I stopped in Sears on the way home and ordered the washer/dryer unit I had been researching. It was an easy job for the salesman as I had been there before…but I asked him comparisons on two similar ones. Then I just picked the one I had figured I would, and we headed toward the cash register. Quick, easy sale.

He was giving me the info about the warranty, and they have a plan on right now where there is NO interest and you have a year to pay. I said, it was OK, we had money set aside for this. He brought it up one more time…in case I changed my mind…he said something…it’s sometimes good to keep the cash on hand if you have it, you never know. One thing led to another…and he was telling me how he lost his wife 6 years ago so he learned firsthand how unexpected things can happen. I suppose it might have ended there if I had just said…oh I am so sorry.

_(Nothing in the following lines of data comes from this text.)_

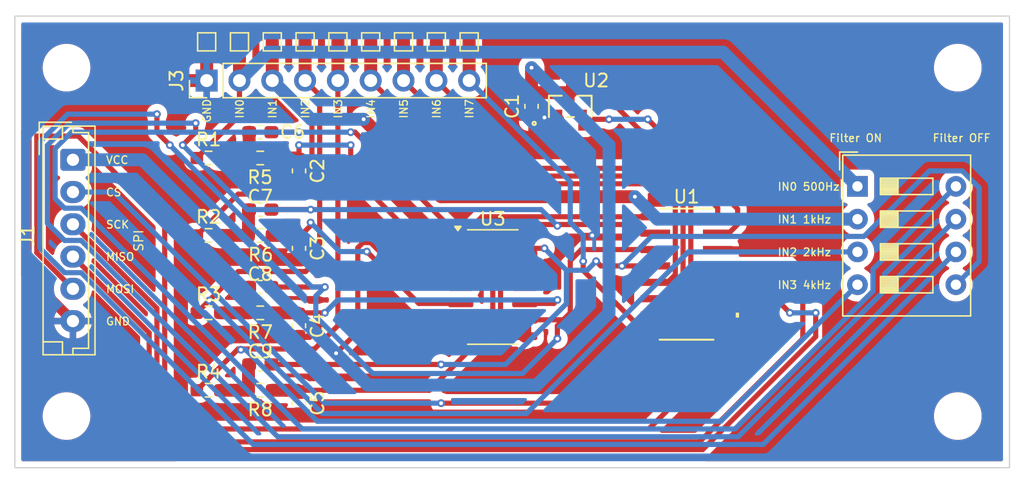
<source format=kicad_pcb>
(kicad_pcb
	(version 20240108)
	(generator "pcbnew")
	(generator_version "8.0")
	(general
		(thickness 1.6)
		(legacy_teardrops no)
	)
	(paper "A4")
	(layers
		(0 "F.Cu" signal)
		(31 "B.Cu" signal)
		(32 "B.Adhes" user "B.Adhesive")
		(33 "F.Adhes" user "F.Adhesive")
		(34 "B.Paste" user)
		(35 "F.Paste" user)
		(36 "B.SilkS" user "B.Silkscreen")
		(37 "F.SilkS" user "F.Silkscreen")
		(38 "B.Mask" user)
		(39 "F.Mask" user)
		(40 "Dwgs.User" user "User.Drawings")
		(41 "Cmts.User" user "User.Comments")
		(42 "Eco1.User" user "User.Eco1")
		(43 "Eco2.User" user "User.Eco2")
		(44 "Edge.Cuts" user)
		(45 "Margin" user)
		(46 "B.CrtYd" user "B.Courtyard")
		(47 "F.CrtYd" user "F.Courtyard")
		(48 "B.Fab" user)
		(49 "F.Fab" user)
		(50 "User.1" user)
		(51 "User.2" user)
		(52 "User.3" user)
		(53 "User.4" user)
		(54 "User.5" user)
		(55 "User.6" user)
		(56 "User.7" user)
		(57 "User.8" user)
		(58 "User.9" user)
	)
	(setup
		(pad_to_mask_clearance 0)
		(allow_soldermask_bridges_in_footprints no)
		(pcbplotparams
			(layerselection 0x00010fc_ffffffff)
			(plot_on_all_layers_selection 0x0000000_00000000)
			(disableapertmacros no)
			(usegerberextensions no)
			(usegerberattributes yes)
			(usegerberadvancedattributes yes)
			(creategerberjobfile yes)
			(dashed_line_dash_ratio 12.000000)
			(dashed_line_gap_ratio 3.000000)
			(svgprecision 4)
			(plotframeref no)
			(viasonmask no)
			(mode 1)
			(useauxorigin no)
			(hpglpennumber 1)
			(hpglpenspeed 20)
			(hpglpendiameter 15.000000)
			(pdf_front_fp_property_popups yes)
			(pdf_back_fp_property_popups yes)
			(dxfpolygonmode yes)
			(dxfimperialunits yes)
			(dxfusepcbnewfont yes)
			(psnegative no)
			(psa4output no)
			(plotreference yes)
			(plotvalue yes)
			(plotfptext yes)
			(plotinvisibletext no)
			(sketchpadsonfab no)
			(subtractmaskfromsilk no)
			(outputformat 1)
			(mirror no)
			(drillshape 1)
			(scaleselection 1)
			(outputdirectory "")
		)
	)
	(net 0 "")
	(net 1 "GND")
	(net 2 "Net-(U1-Vdd)")
	(net 3 "Net-(U3A-+)")
	(net 4 "Net-(U3B-+)")
	(net 5 "Net-(U3C-+)")
	(net 6 "Net-(U3D-+)")
	(net 7 "Net-(C6-Pad1)")
	(net 8 "Net-(U1-CH0)")
	(net 9 "Net-(C7-Pad1)")
	(net 10 "Net-(U1-CH1)")
	(net 11 "Net-(U1-CH2)")
	(net 12 "Net-(C8-Pad1)")
	(net 13 "Net-(C9-Pad1)")
	(net 14 "Net-(U1-CH3)")
	(net 15 "Net-(U1-Din)")
	(net 16 "Net-(U1-CLK)")
	(net 17 "Net-(U1-Dout)")
	(net 18 "Net-(U1-~{CS}{slash}SHDN)")
	(net 19 "Net-(J3-Pin_3)")
	(net 20 "Net-(J3-Pin_7)")
	(net 21 "Net-(J3-Pin_8)")
	(net 22 "Net-(J3-Pin_4)")
	(net 23 "Net-(J3-Pin_2)")
	(net 24 "Net-(J3-Pin_5)")
	(net 25 "Net-(J3-Pin_9)")
	(net 26 "Net-(J3-Pin_6)")
	(net 27 "Net-(U1-Vref)")
	(footprint "Capacitor_SMD:C_0603_1608Metric_Pad1.08x0.95mm_HandSolder" (layer "F.Cu") (at 70 91 -90))
	(footprint "TestPoint:TestPoint_Pad_1.0x1.0mm" (layer "F.Cu") (at 67.93 81))
	(footprint "TestPoint:TestPoint_Pad_1.0x1.0mm" (layer "F.Cu") (at 78.09 81))
	(footprint "Resistor_SMD:R_0603_1608Metric_Pad0.98x0.95mm_HandSolder" (layer "F.Cu") (at 63 90))
	(footprint "Package_SO:SOIC-14_3.9x8.7mm_P1.27mm" (layer "F.Cu") (at 85 100))
	(footprint "Capacitor_SMD:C_0603_1608Metric_Pad1.08x0.95mm_HandSolder" (layer "F.Cu") (at 88 86 -90))
	(footprint "Capacitor_SMD:C_0603_1608Metric_Pad1.08x0.95mm_HandSolder" (layer "F.Cu") (at 67 100))
	(footprint "Resistor_SMD:R_0603_1608Metric_Pad0.98x0.95mm_HandSolder" (layer "F.Cu") (at 67 108))
	(footprint "Capacitor_SMD:C_0603_1608Metric_Pad1.08x0.95mm_HandSolder" (layer "F.Cu") (at 67 94))
	(footprint "Button_Switch_THT:SW_DIP_SPSTx04_Slide_9.78x12.34mm_W7.62mm_P2.54mm" (layer "F.Cu") (at 113.2325 92.2))
	(footprint "Resistor_SMD:R_0603_1608Metric_Pad0.98x0.95mm_HandSolder" (layer "F.Cu") (at 67 90))
	(footprint "TestPoint:TestPoint_Pad_1.0x1.0mm" (layer "F.Cu") (at 65.39 81))
	(footprint "MountingHole:MountingHole_3.2mm_M3" (layer "F.Cu") (at 52 110))
	(footprint "MountingHole:MountingHole_3.2mm_M3" (layer "F.Cu") (at 121 110))
	(footprint "Resistor_SMD:R_0603_1608Metric_Pad0.98x0.95mm_HandSolder" (layer "F.Cu") (at 67 102))
	(footprint "MountingHole:MountingHole_3.2mm_M3" (layer "F.Cu") (at 52 83))
	(footprint "Resistor_SMD:R_0603_1608Metric_Pad0.98x0.95mm_HandSolder" (layer "F.Cu") (at 63 108))
	(footprint "Capacitor_SMD:C_0603_1608Metric_Pad1.08x0.95mm_HandSolder" (layer "F.Cu") (at 70 103 -90))
	(footprint "TestPoint:TestPoint_Pad_1.0x1.0mm" (layer "F.Cu") (at 62.85 81))
	(footprint "TestPoint:TestPoint_Pad_1.0x1.0mm" (layer "F.Cu") (at 75.55 81))
	(footprint "TestPoint:TestPoint_Pad_1.0x1.0mm" (layer "F.Cu") (at 73.01 81))
	(footprint "TestPoint:TestPoint_Pad_1.0x1.0mm" (layer "F.Cu") (at 80.63 81))
	(footprint "Connector_JST:JST_EH_B6B-EH-A_1x06_P2.50mm_Vertical" (layer "F.Cu") (at 52.496716 90.138672 -90))
	(footprint "TestPoint:TestPoint_Pad_1.0x1.0mm" (layer "F.Cu") (at 70.47 81))
	(footprint "Resistor_SMD:R_0603_1608Metric_Pad0.98x0.95mm_HandSolder" (layer "F.Cu") (at 63 96))
	(footprint "TestPoint:TestPoint_Pad_1.0x1.0mm" (layer "F.Cu") (at 83.17 81))
	(footprint "MountingHole:MountingHole_3.2mm_M3" (layer "F.Cu") (at 121 83))
	(footprint "Capacitor_SMD:C_0603_1608Metric_Pad1.08x0.95mm_HandSolder" (layer "F.Cu") (at 67 88))
	(footprint "Capacitor_SMD:C_0603_1608Metric_Pad1.08x0.95mm_HandSolder" (layer "F.Cu") (at 70 109 -90))
	(footprint "Capacitor_SMD:C_0603_1608Metric_Pad1.08x0.95mm_HandSolder" (layer "F.Cu") (at 67 106))
	(footprint "Resistor_SMD:R_0603_1608Metric_Pad0.98x0.95mm_HandSolder" (layer "F.Cu") (at 67 96))
	(footprint "flo-Library:SOIC16-N_MC_MCH-M" (layer "F.Cu") (at 100 99))
	(footprint "Connector_PinHeader_2.54mm:PinHeader_1x09_P2.54mm_Vertical" (layer "F.Cu") (at 62.85 84 90))
	(footprint "flo-Library:SOT-23_MC_MCH-M" (layer "F.Cu") (at 91 86))
	(footprint "Capacitor_SMD:C_0603_1608Metric_Pad1.08x0.95mm_HandSolder" (layer "F.Cu") (at 70 97 -90))
	(footprint "Resistor_SMD:R_0603_1608Metric_Pad0.98x0.95mm_HandSolder" (layer "F.Cu") (at 63 102))
	(gr_rect
		(start 48 79)
		(end 125 114)
		(stroke
			(width 0.1)
			(type default)
		)
		(fill none)
		(layer "Edge.Cuts")
		(uuid "233eb317-5351-4195-8b36-f8722db6bdc5")
	)
	(gr_text "IN6"
		(at 81.0035 87 90)
		(layer "F.SilkS")
		(uuid "056d1d48-7543-4ab5-b51a-99e6d9c1b526")
		(effects
			(font
				(size 0.6 0.6)
				(thickness 0.1)
				(bold yes)
			)
			(justify left bottom)
		)
	)
	(gr_text "SPI"
		(at 58 97.318672 90)
		(layer "F.SilkS")
		(uuid "0a77c55b-44f0-4133-9ca8-1cfc167fac22")
		(effects
			(font
				(size 0.7 0.7)
				(thickness 0.1)
				(bold yes)
			)
			(justify left bottom)
		)
	)
	(gr_text "MOSI"
		(at 55 100.512172 0)
		(layer "F.SilkS")
		(uuid "0da2aa95-fe20-4104-9875-7ac3930b1bc2")
		(effects
			(font
				(size 0.6 0.6)
				(thickness 0.1)
				(bold yes)
			)
			(justify left bottom)
		)
	)
	(gr_text "Filter OFF"
		(at 119 88.8065 0)
		(layer "F.SilkS")
		(uuid "0e1ba86c-5879-4a07-9155-228a76ef6e97")
		(effects
			(font
				(size 0.6 0.6)
				(thickness 0.1)
				(bold yes)
			)
			(justify left bottom)
		)
	)
	(gr_text "IN3 4kHz"
		(at 107 100.1935 0)
		(layer "F.SilkS")
		(uuid "14
... [215073 chars truncated]
</source>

But of course, the revelation took my breath away, and I told him about Rebecca…also 6 years. He said his wife was 8 months pregnant…and he never got to see his daughter. He said the doc had given them a sonogram during the pregnancy and wrote on it..HI DAD. He said he had nightmares for several years…of that picture in the sonogram saying Bye, Dad. I told him about my awful nightmares when i couldn’t remember which of my four kids had died. We compared a lot of feelings in a short time.

He said he thinks we don’t realize how many people carry awful things like that..but we don’t talk about them so you end up feeling even worse. Needless to say…when the transaction was finished and we shook hands, it was a four handed shake, both of us clinging to each others hands…with …”good lucks.”

Funny, if it had been a woman, we probably would have hugged. Somehow standing in Sears appliance department, I didn’t think it would be right to be hugging the salesman….but that hugging has sort of become a symbolic gesture, I guess…when there is absolutely nothing to say and yet you have connected in such a powerful way by your separate tragedies, the wordless act of reaching out is the least and the most you can do.

And you realize that when someone reveals such things, it makes you feel less alone…even in the middle of Sears…two regular old people at Sears exposed their broken hearts and will be touched by the experience more than anyone will ever know.